In 2016 a submission was lodged with the Federal Government by the Grants Management Office of the UNSW through their Research Management System with TopFibre as the industry partner. The application was accepted by the Federal Government as 2016 Australian Research Council (ARC) Linkage Project (LP160101569). The three-year co-funded Federal Government research was approved in August 2017 to which TopFibre will contribute approximately $460,000 (approximately 40% of which is cash and the rest in kind) over the three-year period.
The outcome if successful is aimed at proving the commercial viability of producing single-crystal mullite fibres from topaz, which are high-value products (expected value ~US$1,000/kg).
Recent studies (ASX 15thJanuary 2019) have produced quantifiable results and a major processing breakthrough in the production of mullite fibre from Torrington sourced topaz concentrate, namely:
- Separable mullite fibre is being produced (Ultimate aim of the research programme)
- Topaz being fed into the furnace no longer requires grinding or pelletising (Cost saving)
- Lower furnace operating temperatures are now possible (Cost saving)
Previous reports have suggested that mullite whisker formation is possible at only specific calcination conditions: (1) at elevated temperatures (≥1600°C), (2) following milling of topaz, and (3) pressing topaz into pellets. These conditions were considered to facilitate vapour-solid interactions during the conversion from topaz to mullite. It also was concluded that retention of the vapour (SiF4) at elevated temperatures assists the formation of mullite whiskers. Milling was assumed to enhance gas formation and uniaxial pressing was assumed to enhance the vapour retention.
The present work reports studies of calcination of as-received (minus 1mm) topaz without milling or pressing while enclosed as an alternative approach. The later (successful) experimental arrangement reported on and being used is shown in the Figure below. This has the advantage of facilitating vapour (SiF4) retention within the topaz sample being calcined.
The present results suggest that pure, separable, mullite whiskers can be produced from as-received minus 1mm topaz concentrate from Torrington packed as a loose, but enclosed bed at temperatures lower than 1600°C in ≤2 hours.
Experimental Procedure – Mullite Whisker Fabrication
Compared to previous experimentation, the present work reports data for the conversion of as-received topaz (not milled) in a loosely packed bed using an enclosed crucible arrangement. The calcination was done at 1400°-1600°C for 1-3 hours using relatively rapid feed rates (70-120 sec over a 54 cm transit distance). The samples were examined by field emission scanning electron microscopy (FE-SEM). The images below are examples of the whiskers / fibre products produced in the current studies.
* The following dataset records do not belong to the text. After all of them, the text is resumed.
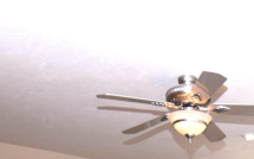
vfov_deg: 17.7
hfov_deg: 31.8
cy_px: 286
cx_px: 259
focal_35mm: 59
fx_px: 407
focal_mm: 11
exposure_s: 1/200
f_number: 5
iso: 125
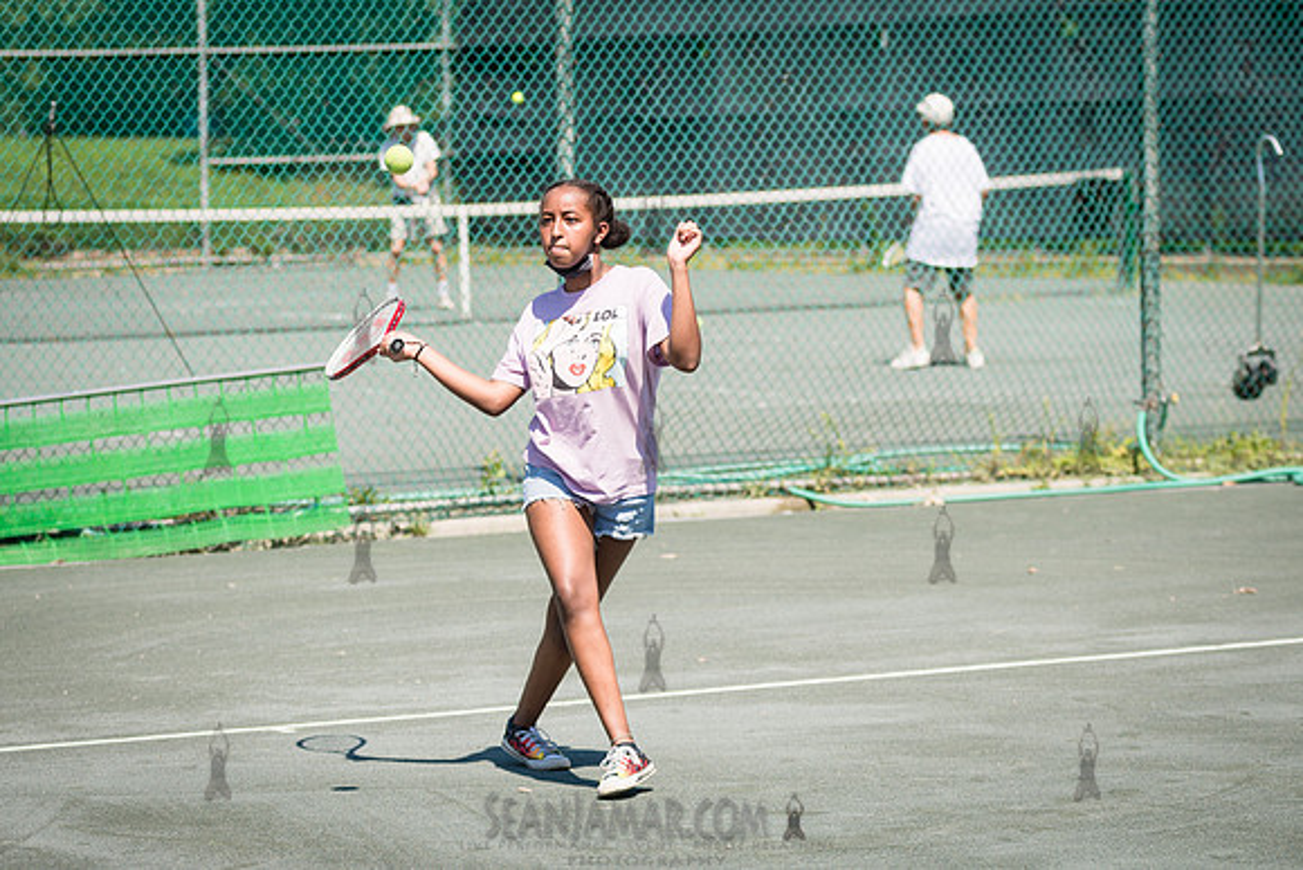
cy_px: 317
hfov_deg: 14.4
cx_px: 578
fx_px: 5161
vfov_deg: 9.6
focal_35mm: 143
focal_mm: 105
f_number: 5
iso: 125
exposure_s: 1/1000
Morphology of product sample S1600-2 (fibre powder).
- Uniaxial pressing was found to enhance the formation of mullite whisker intergrowths, thus reducing the potential to separate them.
- The use of a loose bed of unmilled topaz and enclosure within nested crucibles appeared to have enhanced retention of the vapour phase and resulted in the growth of well-formed and separable whiskers.
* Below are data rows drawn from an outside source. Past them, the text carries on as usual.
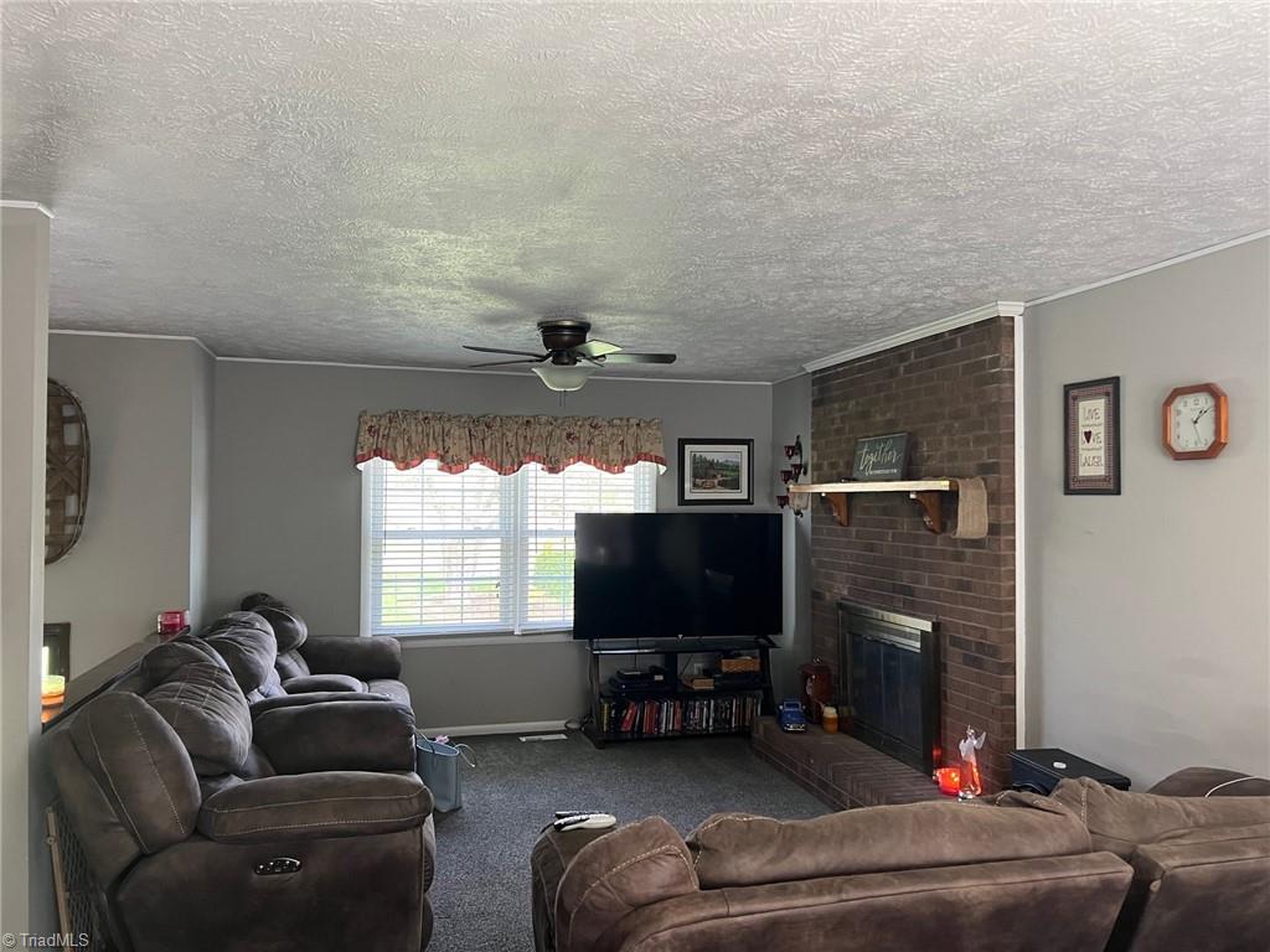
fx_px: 954
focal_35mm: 26
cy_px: 476
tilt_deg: +0.6
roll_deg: -0.2
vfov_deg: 53.1
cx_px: 635
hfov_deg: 67.3
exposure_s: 1/60
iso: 125
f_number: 1.5
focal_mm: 5.7
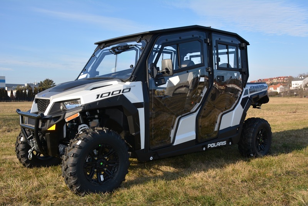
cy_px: 103
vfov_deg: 38.4
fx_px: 295
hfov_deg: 55.1
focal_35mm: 34
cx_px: 154
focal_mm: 23
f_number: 7.1
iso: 100
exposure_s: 1/200
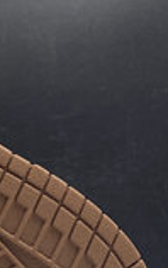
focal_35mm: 122
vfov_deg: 16.6
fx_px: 892
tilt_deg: -0.5
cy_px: 294
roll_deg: +0.4
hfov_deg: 9.5
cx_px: -246
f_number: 1.8
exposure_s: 1/100
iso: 50
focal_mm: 4.25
- Longer heating times resulted in longer and thicker whiskers but these were at the expense of increased interfibre bonding strength, which made separation by grinding with mortar and pestle more difficult. However, there remains no direct observation of intergrowths, which would be impossible to separate.
- The locations of the whiskers within the bed affected the extent of calcination and whisker size, where the upper two-thirds of the volume exhibited greater extent of reaction and longer and thinner whiskers while the bottom one-third exhibited the converse.
- The results confirm the importance of the retention of the vapour phase in order to allow the availability of sufficient material for continuous mullite whisker growth.
- Investigation of topaz conversion at lower temperatures in closed crucibles.
- Investigation of conditions conducive to growth of fibres.
- Development of means of separation and classification of mullite whiskers.